Lilio for ensemble forecasts
semvijverberg opened this issue · 2 comments
Lilio works very well when setting up calendars for reanalysis data (time, lat, lon). However, there is a large 'post-processing' community that is not accommodated by this setup.
There workflow would for example look like:
import climetlab, lilio
import pandas as pd
ds = climetlab.load_dataset("s2s-ai-challenge-training-input",
date=[20200102],
origin='ecmwf',
parameter='t2m',
format='netcdf')
#%%
da = ds.to_xarray()
# %%
anchor_str = pd.to_datetime(str((da.forecast_time[0]).values)).strftime('%m-%d')

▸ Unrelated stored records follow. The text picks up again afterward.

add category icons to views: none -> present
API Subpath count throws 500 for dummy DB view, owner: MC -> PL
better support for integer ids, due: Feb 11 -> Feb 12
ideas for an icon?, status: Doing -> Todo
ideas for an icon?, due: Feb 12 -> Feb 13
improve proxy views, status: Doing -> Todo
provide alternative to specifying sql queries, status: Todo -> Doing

cal = lilio.Calendar(anchor=anchor_str)
cal.add_intervals("target", gap="14d", length="14d")
cal.map_years(2000, 2000)
cal.visualize()
lilio.resample(cal, da)
The format of the dataset looks like:
This simple trick does not cut it, because valid_time is a coordinate (not a dim).
lilio.resample(cal, da.rename({"valid_time": "time"}))

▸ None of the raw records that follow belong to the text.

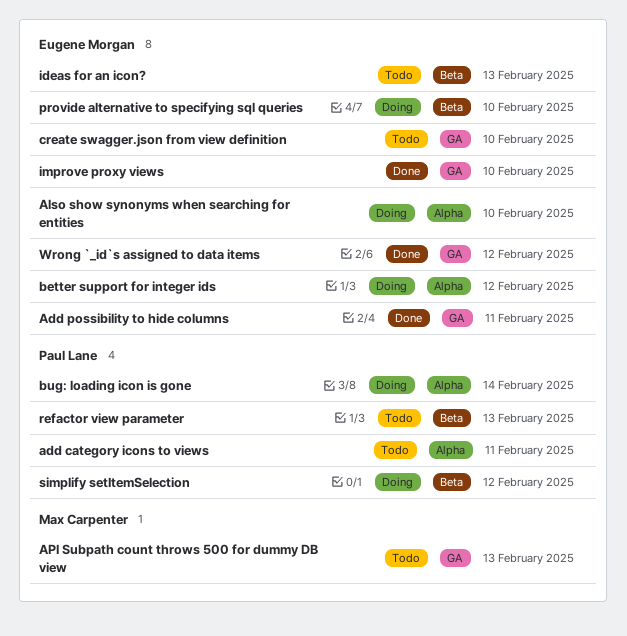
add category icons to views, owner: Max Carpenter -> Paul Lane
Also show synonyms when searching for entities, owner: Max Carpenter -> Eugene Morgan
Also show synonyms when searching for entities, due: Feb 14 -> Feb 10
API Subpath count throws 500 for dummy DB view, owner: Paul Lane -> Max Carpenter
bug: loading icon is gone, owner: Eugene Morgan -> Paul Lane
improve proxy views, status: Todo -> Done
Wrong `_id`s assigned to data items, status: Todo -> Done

I believe the issue is, is that valid_time is a function of forecast_time and lead-time. For each forecast/lead time pair, there is another set of valid_times. However, valid_times are the most 'intuitive' dates to use when you want to create a lilio calendar.
This is a wacky solution:
da_test = da.isel(forecast_time=0)
da_zz = da_test.rename({"lead_time": "time"})
da_zz["time"] = ("time", da_zz.valid_time.values)
lilio.resample(cal, da_zz)
In a way, we may not have to map the lilio calendar to EC46 format, since how EC46 is already kind of nice.
For example, you can easily select lead_time week 3 mean (with a gap of 14 days) using:
da["lead_time"] = ("lead_time", da["lead_time"].values.astype(int)) # <- make slicing possible
da.sel(lead_time=slice(14,21)).mean(dim="lead_time")
The translation from this analysis to lilio is provided by the existing calendar_shifter.ipynb.
We (Sem & Jannes) will play around with this in the coming 2 months.
I didn't know climetlab
, nice.